Oliver’s main segment concerned the less explosive but extremely important issue of mail-in voting – the same issue which garnered Trump’s other Twitter censure last week, for his erroneous claim that it’s “substantially fraudulent”. Mail-in voting is actually common in many states with both Republican and Democratic-leaning governments, “and if this pandemic continues into the fall, as it most certainly will, many voters will want to do exactly that”, said Oliver. “Because think about it: holding an in-person election during a pandemic is an absolute nightmare.

“The question isn’t ‘should we have voting by mail’ at all, because we already do,” Oliver explained. “It’s ‘how hard should we make it?’” That question depends on where you live – some states have significant restrictions on mail-in voting, such as Alabama, which requires mail-in ballots to include a photocopy of one’s state ID and a notary signed by two witnesses.

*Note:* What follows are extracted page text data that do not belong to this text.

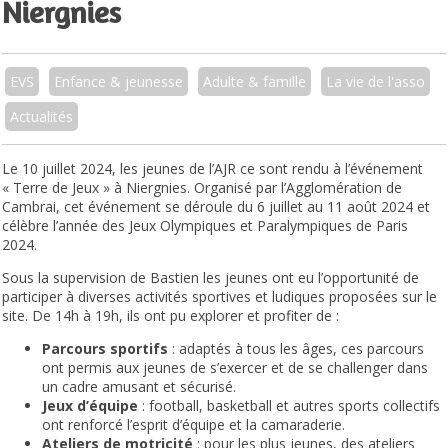
Niergnies
EVS
Enfance & jeunesse
Adulte & famille
La vie de l'asso
Actualités
Le 10 juillet 2024, les jeunes de l’AJR ce sont rendu à l’événement
« Terre de Jeux » à Niergnies. Organisé par l’Agglomération de
Cambrai, cet événement se déroule du 6 juillet au 11 août 2024 et
célèbre l’année des Jeux Olympiques et Paralympiques de Paris
2024.
Sous la supervision de Bastien les jeunes ont eu l’opportunité de
participer à diverses activités sportives et ludiques proposées sur le
site. De 14h à 19h, ils ont pu explorer et profiter de :
Parcours sportifs
: adaptés à tous les âges, ces parcours
ont permis aux jeunes de s’exercer et de se challenger dans
un cadre amusant et sécurisé.
Jeux d’équipe
: football, basketball et autres sports collectifs
ont renforcé l’esprit d’équipe et la camaraderie.
Ateliers de motricité
: pour les plus jeunes, des ateliers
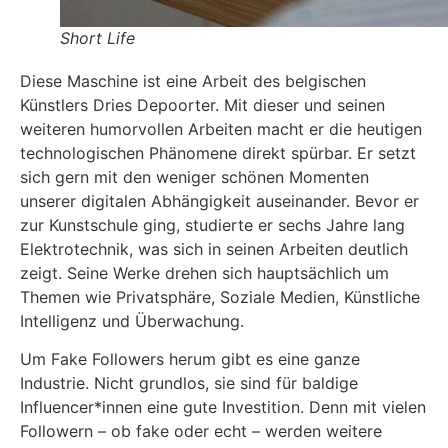
Short Life
Diese Maschine ist eine Arbeit des belgischen
Künstlers Dries Depoorter. Mit dieser und seinen
weiteren humorvollen Arbeiten macht er die heutigen
technologischen Phänomene direkt spürbar. Er setzt
sich gern mit den weniger schönen Momenten
unserer digitalen Abhängigkeit auseinander. Bevor er
zur Kunstschule ging, studierte er sechs Jahre lang
Elektrotechnik, was sich in seinen Arbeiten deutlich
zeigt. Seine Werke drehen sich hauptsächlich um
Themen wie Privatsphäre, Soziale Medien, Künstliche
Intelligenz und Überwachung.
Um Fake Followers herum gibt es eine ganze
Industrie. Nicht grundlos, sie sind für baldige
Influencer*innen eine gute Investition. Denn mit vielen
Followern – ob fake oder echt – werden weitere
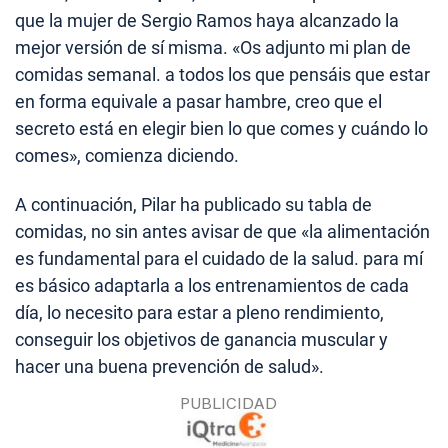
que la mujer de Sergio Ramos haya alcanzado la
mejor versión de sí misma. «Os adjunto mi plan de
comidas semanal. a todos los que pensáis que estar
en forma equivale a pasar hambre, creo que el
secreto está en elegir bien lo que comes y cuándo lo
comes», comienza diciendo.
A continuación, Pilar ha publicado su tabla de
comidas, no sin antes avisar de que «la alimentación
es fundamental para el cuidado de la salud. para mí
es básico adaptarla a los entrenamientos de cada
día, lo necesito para estar a pleno rendimiento,
conseguir los objetivos de ganancia muscular y
hacer una buena prevención de salud».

Voter fraud is thus a crime that is “difficult, high-risk and low reward”, said Oliver. “It’s as if at the end of Ocean’s Eight, we learned that Sandra Bullock had gone to all the trouble of breaking into the Met Gala to steal a map of state’s quarters.”

And while advocates argue that it will reduce obstacles to civic participation, “that in and of itself may be why it’s become so controversial”, Oliver said. “Conservative opponents often speculate that any increased participation would benefit Democrats despite the fact that researchers have consistently found that hasn’t obviously helped one party or the other.”

The attempts to discredit mail-in voting during a pandemic is why “now is absolutely the time to talk about this,” Oliver concluded. “You cannot prepare for an election the same way you update your computer’s software, by just putting it off for months on end and secretly hoping that maybe you’ll be dead before you actually have to deal with it. We need to get this right, now.”